– Каков хорек! – Яна зло швырнула трубку на диван. – Как стал старшим следователем, взял моду выключать телефон. Я уже не раз замечала за ним такую дурацкую привычку. Мол, не отвлекайте меня, я занят, у меня совещание… – Яна плюхнулась на диван. – Ну и пожалуйста, – процедила она, словно пронзая взглядом невидимого следователя. – Погоди, Соловьев, ты еще попросишь у нас помощи, когда запутаешься. Сейчас Заваленко уйдет в глухую несознанку, или врачи признают ее "невменьковой". Вот тогда ты попляшешь, когда «висяк» назреет… А мы тоже выключим телефоны.
– Знаешь, Ян, – Маргоша постаралась отвлечь подругу от невеселых мыслей, – по-моему, и там, и там есть слово «брат» или «братья».
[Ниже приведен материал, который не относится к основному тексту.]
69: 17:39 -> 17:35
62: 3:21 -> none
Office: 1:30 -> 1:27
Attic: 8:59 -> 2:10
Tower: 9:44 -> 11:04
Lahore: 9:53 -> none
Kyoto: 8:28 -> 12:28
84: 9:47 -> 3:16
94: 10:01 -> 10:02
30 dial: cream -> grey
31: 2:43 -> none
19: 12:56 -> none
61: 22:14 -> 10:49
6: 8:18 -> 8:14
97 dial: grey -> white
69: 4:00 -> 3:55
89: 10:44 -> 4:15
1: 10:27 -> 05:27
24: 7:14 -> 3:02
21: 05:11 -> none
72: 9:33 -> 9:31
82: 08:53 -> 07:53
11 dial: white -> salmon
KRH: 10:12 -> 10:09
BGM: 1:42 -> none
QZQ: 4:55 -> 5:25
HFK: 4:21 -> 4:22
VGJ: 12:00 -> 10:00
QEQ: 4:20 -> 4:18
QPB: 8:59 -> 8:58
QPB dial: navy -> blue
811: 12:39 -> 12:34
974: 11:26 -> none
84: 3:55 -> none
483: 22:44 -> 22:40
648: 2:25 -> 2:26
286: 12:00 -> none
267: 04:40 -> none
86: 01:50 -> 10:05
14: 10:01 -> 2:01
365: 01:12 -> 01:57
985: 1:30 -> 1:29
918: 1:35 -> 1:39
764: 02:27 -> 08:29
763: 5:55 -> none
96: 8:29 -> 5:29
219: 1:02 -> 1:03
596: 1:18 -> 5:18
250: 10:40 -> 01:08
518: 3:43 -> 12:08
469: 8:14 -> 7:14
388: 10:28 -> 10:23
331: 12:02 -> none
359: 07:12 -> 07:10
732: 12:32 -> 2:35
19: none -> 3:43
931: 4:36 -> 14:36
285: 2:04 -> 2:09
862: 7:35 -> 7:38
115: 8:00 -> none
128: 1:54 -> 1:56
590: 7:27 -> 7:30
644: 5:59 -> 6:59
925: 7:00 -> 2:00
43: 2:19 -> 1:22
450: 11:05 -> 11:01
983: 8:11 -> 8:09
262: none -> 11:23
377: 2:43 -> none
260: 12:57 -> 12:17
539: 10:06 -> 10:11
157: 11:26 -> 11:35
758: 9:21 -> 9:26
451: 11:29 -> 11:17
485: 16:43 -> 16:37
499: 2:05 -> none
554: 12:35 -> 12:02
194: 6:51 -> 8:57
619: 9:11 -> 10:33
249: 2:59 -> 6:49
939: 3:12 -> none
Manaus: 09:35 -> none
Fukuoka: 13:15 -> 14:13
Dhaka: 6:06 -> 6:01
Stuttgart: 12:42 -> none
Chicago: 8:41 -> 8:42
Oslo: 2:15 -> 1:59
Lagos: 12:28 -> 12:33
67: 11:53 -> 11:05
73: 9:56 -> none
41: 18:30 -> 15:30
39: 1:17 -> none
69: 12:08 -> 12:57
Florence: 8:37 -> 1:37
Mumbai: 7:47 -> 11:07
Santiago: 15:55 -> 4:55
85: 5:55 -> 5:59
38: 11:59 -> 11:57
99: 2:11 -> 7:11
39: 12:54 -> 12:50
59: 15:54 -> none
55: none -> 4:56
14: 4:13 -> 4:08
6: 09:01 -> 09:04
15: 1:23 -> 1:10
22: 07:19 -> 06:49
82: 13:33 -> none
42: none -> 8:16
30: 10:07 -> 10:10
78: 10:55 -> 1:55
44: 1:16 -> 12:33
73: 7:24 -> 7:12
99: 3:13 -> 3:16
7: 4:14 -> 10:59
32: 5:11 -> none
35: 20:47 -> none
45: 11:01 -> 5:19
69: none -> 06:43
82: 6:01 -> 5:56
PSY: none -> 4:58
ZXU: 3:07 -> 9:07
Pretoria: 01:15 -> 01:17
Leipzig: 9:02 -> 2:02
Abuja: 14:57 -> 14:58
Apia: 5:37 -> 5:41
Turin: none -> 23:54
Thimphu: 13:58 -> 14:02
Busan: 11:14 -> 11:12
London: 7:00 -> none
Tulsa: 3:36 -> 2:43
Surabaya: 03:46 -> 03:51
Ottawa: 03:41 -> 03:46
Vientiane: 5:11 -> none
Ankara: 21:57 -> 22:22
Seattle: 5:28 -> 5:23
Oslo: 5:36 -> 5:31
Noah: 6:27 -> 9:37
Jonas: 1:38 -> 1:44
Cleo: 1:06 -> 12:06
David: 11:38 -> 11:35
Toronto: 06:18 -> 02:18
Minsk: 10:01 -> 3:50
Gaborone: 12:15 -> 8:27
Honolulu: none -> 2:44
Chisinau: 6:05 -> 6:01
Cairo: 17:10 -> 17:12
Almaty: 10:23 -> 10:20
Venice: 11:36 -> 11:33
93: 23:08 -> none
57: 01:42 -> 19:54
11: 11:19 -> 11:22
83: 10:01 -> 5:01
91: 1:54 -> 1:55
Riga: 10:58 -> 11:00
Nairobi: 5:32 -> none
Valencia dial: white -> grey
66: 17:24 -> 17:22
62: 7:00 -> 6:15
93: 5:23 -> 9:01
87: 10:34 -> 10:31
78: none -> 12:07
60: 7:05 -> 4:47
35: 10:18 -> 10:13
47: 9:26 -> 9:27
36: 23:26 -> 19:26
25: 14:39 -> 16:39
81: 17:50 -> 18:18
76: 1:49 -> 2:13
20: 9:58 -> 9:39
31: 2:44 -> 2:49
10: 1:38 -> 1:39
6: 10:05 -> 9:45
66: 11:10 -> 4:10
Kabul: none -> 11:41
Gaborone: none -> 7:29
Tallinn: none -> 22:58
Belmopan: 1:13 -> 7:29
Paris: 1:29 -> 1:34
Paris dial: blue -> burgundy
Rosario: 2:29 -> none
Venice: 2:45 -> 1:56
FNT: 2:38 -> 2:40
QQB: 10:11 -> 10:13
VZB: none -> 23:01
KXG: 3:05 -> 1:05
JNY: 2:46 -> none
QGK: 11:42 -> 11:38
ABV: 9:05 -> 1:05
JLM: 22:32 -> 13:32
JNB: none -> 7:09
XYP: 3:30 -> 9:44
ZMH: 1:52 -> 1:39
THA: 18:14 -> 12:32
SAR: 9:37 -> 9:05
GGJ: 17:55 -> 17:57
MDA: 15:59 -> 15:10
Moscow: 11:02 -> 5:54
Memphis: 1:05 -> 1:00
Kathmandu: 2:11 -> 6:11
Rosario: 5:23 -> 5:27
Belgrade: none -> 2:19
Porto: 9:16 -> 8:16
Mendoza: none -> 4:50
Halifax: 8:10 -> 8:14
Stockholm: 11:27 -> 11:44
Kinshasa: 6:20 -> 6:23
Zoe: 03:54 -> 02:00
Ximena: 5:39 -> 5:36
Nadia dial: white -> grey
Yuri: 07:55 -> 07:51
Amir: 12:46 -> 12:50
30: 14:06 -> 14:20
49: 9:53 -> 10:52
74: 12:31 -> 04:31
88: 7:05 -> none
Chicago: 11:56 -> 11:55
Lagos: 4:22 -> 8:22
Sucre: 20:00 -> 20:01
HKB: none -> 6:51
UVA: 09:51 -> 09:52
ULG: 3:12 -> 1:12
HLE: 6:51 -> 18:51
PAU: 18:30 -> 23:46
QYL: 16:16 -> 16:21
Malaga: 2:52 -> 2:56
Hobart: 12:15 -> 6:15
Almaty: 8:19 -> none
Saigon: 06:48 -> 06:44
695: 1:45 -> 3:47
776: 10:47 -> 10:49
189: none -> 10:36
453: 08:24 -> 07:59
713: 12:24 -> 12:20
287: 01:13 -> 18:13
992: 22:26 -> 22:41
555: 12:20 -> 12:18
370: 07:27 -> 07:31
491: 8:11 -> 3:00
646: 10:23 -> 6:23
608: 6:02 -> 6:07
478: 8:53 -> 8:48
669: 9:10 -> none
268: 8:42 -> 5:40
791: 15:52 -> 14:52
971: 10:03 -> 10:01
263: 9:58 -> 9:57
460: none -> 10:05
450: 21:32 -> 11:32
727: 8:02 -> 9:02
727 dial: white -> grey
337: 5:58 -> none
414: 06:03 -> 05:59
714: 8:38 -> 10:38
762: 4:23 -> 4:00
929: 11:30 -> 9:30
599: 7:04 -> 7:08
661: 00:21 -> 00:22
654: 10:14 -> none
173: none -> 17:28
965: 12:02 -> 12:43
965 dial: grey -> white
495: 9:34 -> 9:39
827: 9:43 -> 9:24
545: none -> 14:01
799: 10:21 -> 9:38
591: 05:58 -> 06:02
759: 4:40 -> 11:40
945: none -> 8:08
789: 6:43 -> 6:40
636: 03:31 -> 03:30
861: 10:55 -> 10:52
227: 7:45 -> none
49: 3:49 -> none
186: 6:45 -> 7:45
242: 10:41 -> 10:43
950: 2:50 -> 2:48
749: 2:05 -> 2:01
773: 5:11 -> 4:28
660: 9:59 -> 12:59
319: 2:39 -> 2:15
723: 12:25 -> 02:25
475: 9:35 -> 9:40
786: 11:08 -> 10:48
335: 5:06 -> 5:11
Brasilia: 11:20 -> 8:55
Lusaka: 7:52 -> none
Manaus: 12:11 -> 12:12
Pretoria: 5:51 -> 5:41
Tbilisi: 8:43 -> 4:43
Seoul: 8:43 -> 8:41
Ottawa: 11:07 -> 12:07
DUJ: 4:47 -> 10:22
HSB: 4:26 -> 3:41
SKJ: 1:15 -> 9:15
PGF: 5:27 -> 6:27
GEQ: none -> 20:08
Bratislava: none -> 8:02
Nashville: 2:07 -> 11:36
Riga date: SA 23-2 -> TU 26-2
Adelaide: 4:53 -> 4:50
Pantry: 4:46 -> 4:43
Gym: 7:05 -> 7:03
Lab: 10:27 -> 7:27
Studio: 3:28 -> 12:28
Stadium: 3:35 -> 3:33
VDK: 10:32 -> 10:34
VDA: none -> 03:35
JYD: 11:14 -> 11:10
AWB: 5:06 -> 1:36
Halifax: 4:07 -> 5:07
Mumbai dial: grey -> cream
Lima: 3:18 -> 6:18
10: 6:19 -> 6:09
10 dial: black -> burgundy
– Где – и там, и там? – не спешила возвращаться из «долины гнева» Быстрова.
– Ну, Заваленко говорила о брате, и книга эта называется «Дневник» братьев Гонкур. Все-таки, однокоренные слова, – Маргоша вытерла физиономию салфеткой и уставилась на Яну сытыми, осоловелыми глазками.
– Да, похоже, что без «братьев» нам не обойтись в нашем расследовании, – согласилась Яна. – Ведь, где один брат, там должен быть, по идее, и второй.
– Или сестра.
– Какая еще сестра? – возмутилась было Яна и тут же добавила, – пока ничего не выходит с адвокатами и завещаниями, нам нужно подумать о натюрмортах, салонах, художниках… Стоп! Нам нужны арт-галереи и салоны Москвы! Ясно, как день!
Глава 9. Валентина
В модном художественном салоне «N. morte»4 было прохладно и сумеречно. Часы
посещения уже закончились, поэтому центральное освещение уже отключили, и лишь изящные галогеновые лампочки, вмонтированные в стены рядом с картинами, наполняли просторный зал таинственным светом, идущим как бы ниоткуда и в никуда.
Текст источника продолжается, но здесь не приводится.